6/08/2007

Cruzamentos

Estava quente, ainda bem que não vestira casaco. Também devia estar quente para o velhote sentado no muro do mini-mercado, de camisa de manga curta, às riscas, calças de tecido, cinzentas. Os joelhos ficavam à altura do peito, apoiados nos joelhos tinha os cotovelos...Numa mão segurava, preguiçosamente, um cigarro que ia fumando como quem se obriga a respirar. Noutra mão segurava um saco de plástico de supermercado. O que teria lá dentro? Alguma coisa que comprou. Olhou de soslaio, manteve o ar decidido de quem se dirigia a algum lado. Tinha a certeza que o velho olhava para ela. Continuou, consciente do efeito que devia provocar. Pena que não se dirigisse a lado nenhum e de nada lhe valesse o vestido novo. Por momentos quase se esqueceu de que não era o velho o abandonado e ela a rapariga decidida cuja vida esperava nalgum sítio. Por momentos quase se esqueceu que não tinha ninguém com quem ir ter. E teve inveja do velho que estaria à espera de alguém, que tinha um objectivo, que tinha um saco e um cigarro. Pelo menos ele teria alguém. E esse alguém estaria para chegar pela forma como quase se levantou quando passou um carro. Afinal não era. Voltou a sentar-se e a olhar para o prédio do outro lado da rua...

A rapariga da janela olhava para o fundo da rua, também devia estar com calor, senão não viria à janela... estava com uma camisola velha de trazer por casa e parecia ter vindo aproveitar o momento de pausa. Com certeza estava a estudar, era a época em que havia exames na Universidade. Desejava ter também alguma coisa para fazer, em vez de estar ali sentado com um saco ridículo na mão... e logo um saco do supermercado. Lá dentro só mesmo a carteira, vazia! A rapariga olhou para ele mas não se deteve. Devia estar preocupada, quem lhe dera ter também preocupações. Fumou pacientemente o cigarro enquanto fingia um gesto para se levantar como se aguardasse alguém e o alguém estivesse para chegar. Que inveja da rapariga da janela.
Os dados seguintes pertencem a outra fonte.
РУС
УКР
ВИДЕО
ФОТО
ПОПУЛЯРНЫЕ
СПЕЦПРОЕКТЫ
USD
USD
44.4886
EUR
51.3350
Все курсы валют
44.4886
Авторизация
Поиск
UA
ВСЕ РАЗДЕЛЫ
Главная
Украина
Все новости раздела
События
Tinha algo que a esperava em vez de estar jogada para o nada, como ele. Tinha um objectivo... o dele era só estar ali. Ouviu passos de salto alto no passeio, passos que se aproximavam...

Já tinha saudades de estar à janela a olhar para a rua. Não tinha falta de tempo... esse agora tinha de sobra, desde que desistira de estudar... Olhou para o fundo da rua e viu a rapariga com um vestido lindo... quem lhe dera ter dinheiro para comprar também um. E os sapatos de salto alto, a embalar a rua com o ritmo dos passos. Com o vestido compraria aquela postura, aquela pose, aquela cabeça levantada e andar decidido. É isso havia de arranjar um vestido, com ele viria uma vida. Teria sítios onde ir, pessoas com quem ir ter, como a rapariga que andava no passeio. Talvez até encontrasse os velhos amigos, talvez até arranjasse um novo sonho de vida, um novo projecto. Sim, seria como a rapariga do vestido. Mas por enquanto não era, e invejava-a...

1 comentário:

Beste disse...

Rita, adorei a mudança visual que fizeste aqui nesta tua casa! Acho importante alterarmos as coisas de tempos a tempos, pois desse modo tudo renasce e até a própria maneira de olharmos para o comum é diferente. Beijinhos blogueiros!